Sardanapalian

This is a luxuriously long word; it avails itself of six vowels, five of which are spelled with a – a sort of AAAAA rating, like a five-star restaurant. It mostly taps the tip of the tongue, with a little pop of /p/ in the midst of it all. It presents a platter of mixed and sometimes exotic flavours: sardine, Sardinia, sardonic, sardonyx, Naples, Neapolitan, Nepal, pall, appalling… wait. The pal is actually said like “pale”, so the tastes become pay, pale, pail, paling, alien… and the whole word smacks a bit of Sarah Palin.

Well, the sound does. How about the meaning? You can guess from the capital S on it that it’s a proper noun or is based on one – either a place or a person. You will likely guess (correctly) from the ian ending that it’s an adjective. The echoes of place names might lead you to think it’s geographical, but in fact it’s formed from Sardanapalus, a probably at least partly mythical person: the last king of Assyria, as presented by Diodorus and, more recently (and influentially), Byron and others.

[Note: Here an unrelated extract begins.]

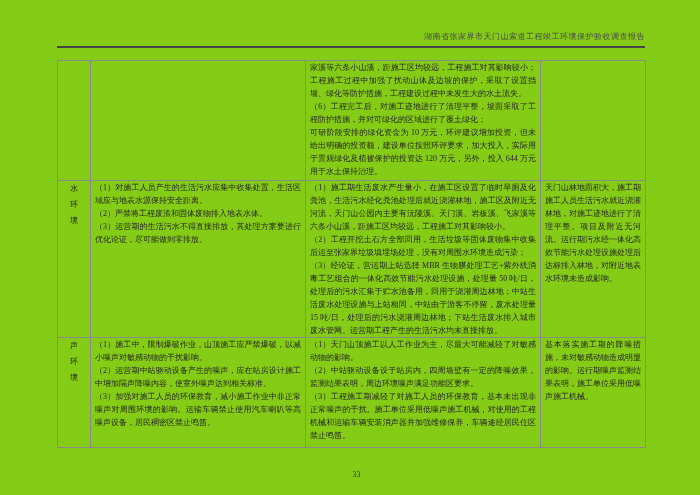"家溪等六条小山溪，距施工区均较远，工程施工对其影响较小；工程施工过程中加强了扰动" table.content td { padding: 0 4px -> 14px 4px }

The image we have of Sardanapalus from these stories is of a man devoted to luxury, a hedonist, a voluptuary, a sybarite, an oral-retentive thelemite (so, really, rather Lord Byron’s kinda guy, one might say), an omnivorous omnisexual who liked to wear rich, “effeminate” clothing and make-up. Ruling was almost too much bother for him; he just liked the luxurious perks and the attention. And then, when a misjudgement led to the imminent threat of certain defeat, he had all his goods and treasures and servants piled together around him (yes, the servants and assorted odalisques too) and immolated himself and all of them. If he can’t win, why try – might as well take everyone down with him, eh? You get the picture – by Eugène Delacroix.

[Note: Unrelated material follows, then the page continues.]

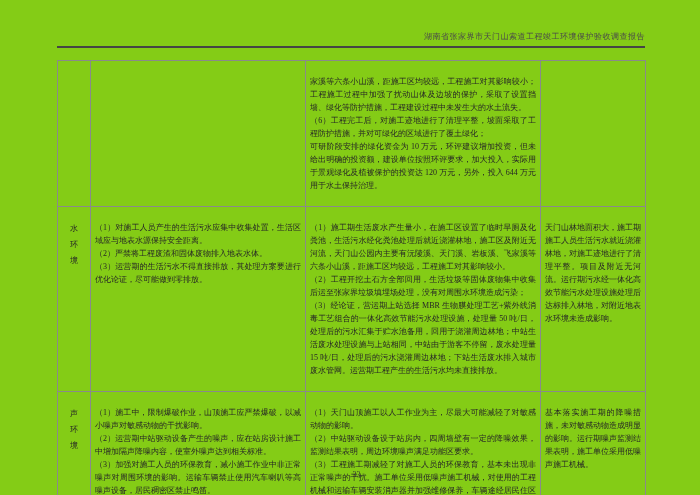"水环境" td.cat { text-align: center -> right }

Not that it likely happened exactly like this in real history. The last king of Assyria, Ashurbanipal (on whose name Sardanapalus appears to be based), was rather more of a warrior. And it was his brother who was burned to death, not voluntarily either. And it was in Babylon, not Nineveh.

Oh, yes, Nineveh. That’s where Sardanapalus is supposed to have been for all of this. Does that name seem familiar? In the Bible, Jonah went to warn Nineveh that the wrath of the Lord was coming upon them and they had to repent. (Well, first he tried to escape having to do this, and there was a little adventure with a whale or big fish and so on.) Jonah was of course not Sardanapalian; he was the sort of agelast who wanted to see all Sardanapalians suffer and be destroyed. He was not inclined to mercy, and so he was mighty upset when, after the Ninevites repented as instructed, God actually spared them. (God gets one of His best lines, often quoted in the King James Version: “And should not I spare Nineveh, that great city, wherein are more than sixscore thousand persons that cannot discern between their right hand and their left hand; and also much cattle?”) Clearly this was a different story line just happening in the same place! The king in the story of Jonah repented in sackcloth and ashes. Sardanapalus wouldn’t be caught dead in sackcloth – though he was, of course, caught dead in ashes.

So anyway, Sardanapalus liked to throw a good orgy, rather like Varius Flavus and Curius Odus in Asterix in Switzerland. (Yes, my image of orgies comes first from Asterix comics. Obviously nudity and copulation were not an early key feature for my definition.) He just wanted to party all the time; he loved luxury. It is this aspect of his life – the clothing, makeup, luxuries – that Sardanapalian refers to. Actually doing work and facing adversity was too much for him; he gave up readily and took his retinue with him. So you tell me… is the resonance of Sarah Palin appropriate?

Thanks to Allan Jackson for suggesting today’s word.

2 responses to “Sardanapalian

  1. Pingback: odalisque | Sesquiotica

  2. I knew there was another place I’d seen this word… in Eugène Ionesco’s play The Lesson (quoting Donald M. Allen’s translation) the professor says, “And now, miss, Spanish is truly the mother tongue which gave birth to all the neo-Spanish languages, of which Spanish, Latin, Italian, our own French, Portuguese, Romanian, Sardinian or Sardanapalian, Spanish and neo-Spanish—” etc. The play is, as you may know or have guessed, of the absurdist school.